At the beginning of 2022, just before a cyclonic period, ID OCEAN’s teams embarked off Saint-Pierre, south of La Réunion Island. This area is known for its particularly difficult sea conditions, strongly exposed to wind and swell. The ID OCEAN hydrographers chose a vessel adapted to these conditions and designed to immerse the echosounder at an unusual depth, more than 2 meters, in order to avoid bubbles due to swell and acoustic disturbances.
With the sea floor plunging very quickly, typical of the island, the area to be surveyed is substantial. As many as 12 hours of navigation spread over 2 days were necessary to carry out the bathymetry, without counting the calibration, the SVP profile, the mobilization / demobilization, etc. On the first day, the R2Sonic 2022 echosounder was set to a variable aperture up to 15° closed at the deepest point at -400 meters on the drop-off, in order to capture the deepest areas. On the second day, the sounder had an aperture of 100° for the entire reef flat.
The drop-off was the most complex part to acquire since it was necessary to mechanically orient the bathymetric sounder in a precise angle for cleaner data and a reduction in post-processing time.
Despite the difficult conditions, the results are impressive, as a member of Value Park testifies: “The resolution and accuracy obtained for this survey at such depths, and in these conditions with a light sonar adapted to shallow water surveys, is a technical feat”.
The data acquired provides detailed bathymetry of the future hydraulic pipe-laying area at depths of between -20 and -420 meters.
For ID OCEAN, this acquisition was the first ever in such great depths, and much more demanding than usual since it imposed a greater preparation upstream. Seeing the data, it was a real relief for the team to confirm the bathymetric echosounder’s technical characteristics in such great depths.
The data collected by the ID OCEAN teams goes down to -400 meters. The pipes being installed down to -1000 meters, the data between -400 and -1000 meters will then be recovered by gravimetry, or with the help of data previously collected by the Shom (Naval Hydrographic and Oceanographic Service), then in a second time by survey with an AUV (“Autonomous Underwater Vehicle”) before the installation of hydraulic pipes.
At the end of 2020, CADDEN provided ID OCEAN with its first R2Sonic multibeam echosounder, more precisely the Sonic 2022 model.
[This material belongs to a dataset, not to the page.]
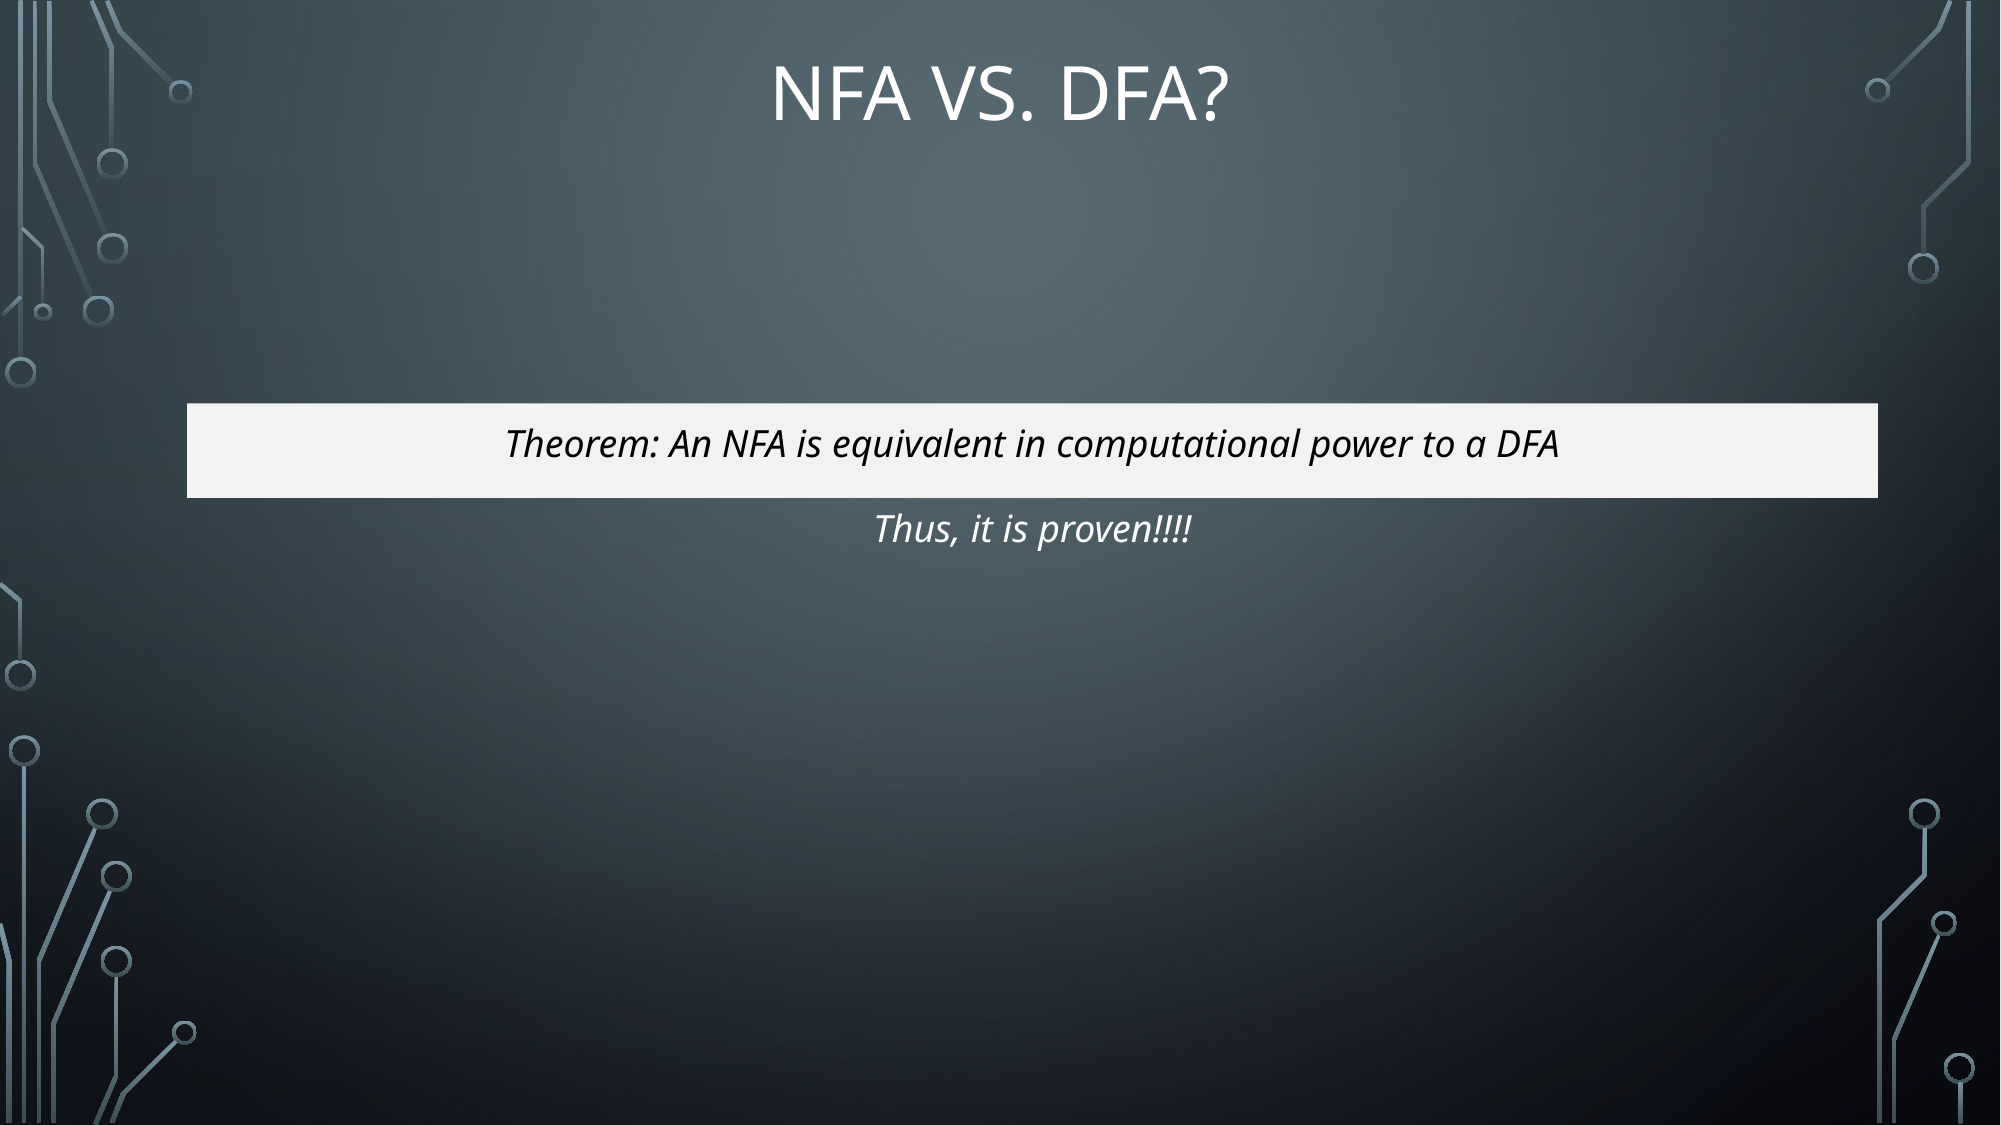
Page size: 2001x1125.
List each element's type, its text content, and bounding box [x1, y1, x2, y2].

“We were looking for a multibeam echosounder that was lightweight, easy to mobilize and transport,” says Steven Le Bars. “It had to provide very high quality bathymetric data. The more reliable the data, the less time we have to spend cleaning it during post-processing.
“The Sonic 2022 was a good compromise between compact form factor, resolution, coverage area and data quality. We tried it with another multibeam echosounder but it didn’t deliver the resolution we needed. The Sonic 2022 gets excellent data.”
For its R2SONIC 2022 echosounder, ID OCEAN created a custom mechanical mount, including the IMU, that is convenient to transport for international projects. “We also standardized and optimized the boom with the other sensors so that it only takes us one hour to mobilize the Sonic 2022,” says Steven Le Bars.
“The operation of the R2Sonic multibeam echosounder is simple and accessible. It was easy to learn,” says Steven Le Bars.
We had a good relationship with CADDEN’s sales department and the price-quality ratio was consistent with our expectations,” says Steven Le Bars.
The R2Sonic multibeam echosounder convinced us with its many advantages: quality, reliability, excellent data, form factor, robustness… not to mention maintenance, a decisive criterion in an island context.”